**CHALLENGE:**
Please format every line of the entries below as a JSON list of strings, one string per line, skipping blank lines and leaving the pictures out.
-- GIVEN RECORDS start --
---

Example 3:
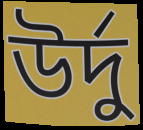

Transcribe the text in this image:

উৰ্দু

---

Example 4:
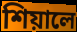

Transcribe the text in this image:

শিয়ালে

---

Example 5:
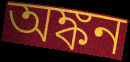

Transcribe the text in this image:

অঙ্কন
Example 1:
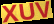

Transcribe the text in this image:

XUV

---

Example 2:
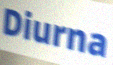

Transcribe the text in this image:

Diurna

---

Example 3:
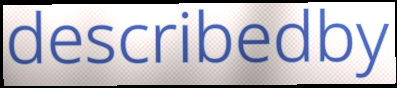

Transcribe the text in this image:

describedby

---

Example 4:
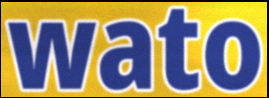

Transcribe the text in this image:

wato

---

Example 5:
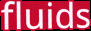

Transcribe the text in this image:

fluids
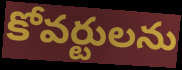
కోవర్టులను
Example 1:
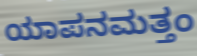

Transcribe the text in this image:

ಯಾಪನಮತ್ತಂ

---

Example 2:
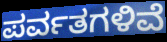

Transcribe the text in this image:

ಪರ್ವತಗಳಿವೆ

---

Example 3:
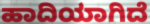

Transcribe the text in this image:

ಹಾದಿಯಾಗಿದೆ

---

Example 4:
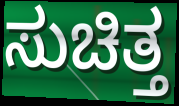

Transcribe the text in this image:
-- GIVEN RECORDS end --
**TASK OUTPUT:**
[
  "---",
  "Example 3:",
  "Transcribe the text in this image:",
  "উৰ্দু",
  "---",
  "Example 4:",
  "Transcribe the text in this image:",
  "শিয়ালে",
  "---",
  "Example 5:",
  "Transcribe the text in this image:",
  "অঙ্কন",
  "Example 1:",
  "Transcribe the text in this image:",
  "XUV",
  "---",
  "Example 2:",
  "Transcribe the text in this image:",
  "Diurna",
  "---",
  "Example 3:",
  "Transcribe the text in this image:",
  "describedby",
  "---",
  "Example 4:",
  "Transcribe the text in this image:",
  "wato",
  "---",
  "Example 5:",
  "Transcribe the text in this image:",
  "fluids",
  "కోవర్టులను",
  "Example 1:",
  "Transcribe the text in this image:",
  "ಯಾಪನಮತ್ತಂ",
  "---",
  "Example 2:",
  "Transcribe the text in this image:",
  "ಪರ್ವತಗಳಿವೆ",
  "---",
  "Example 3:",
  "Transcribe the text in this image:",
  "ಹಾದಿಯಾಗಿದೆ",
  "---",
  "Example 4:",
  "Transcribe the text in this image:"
]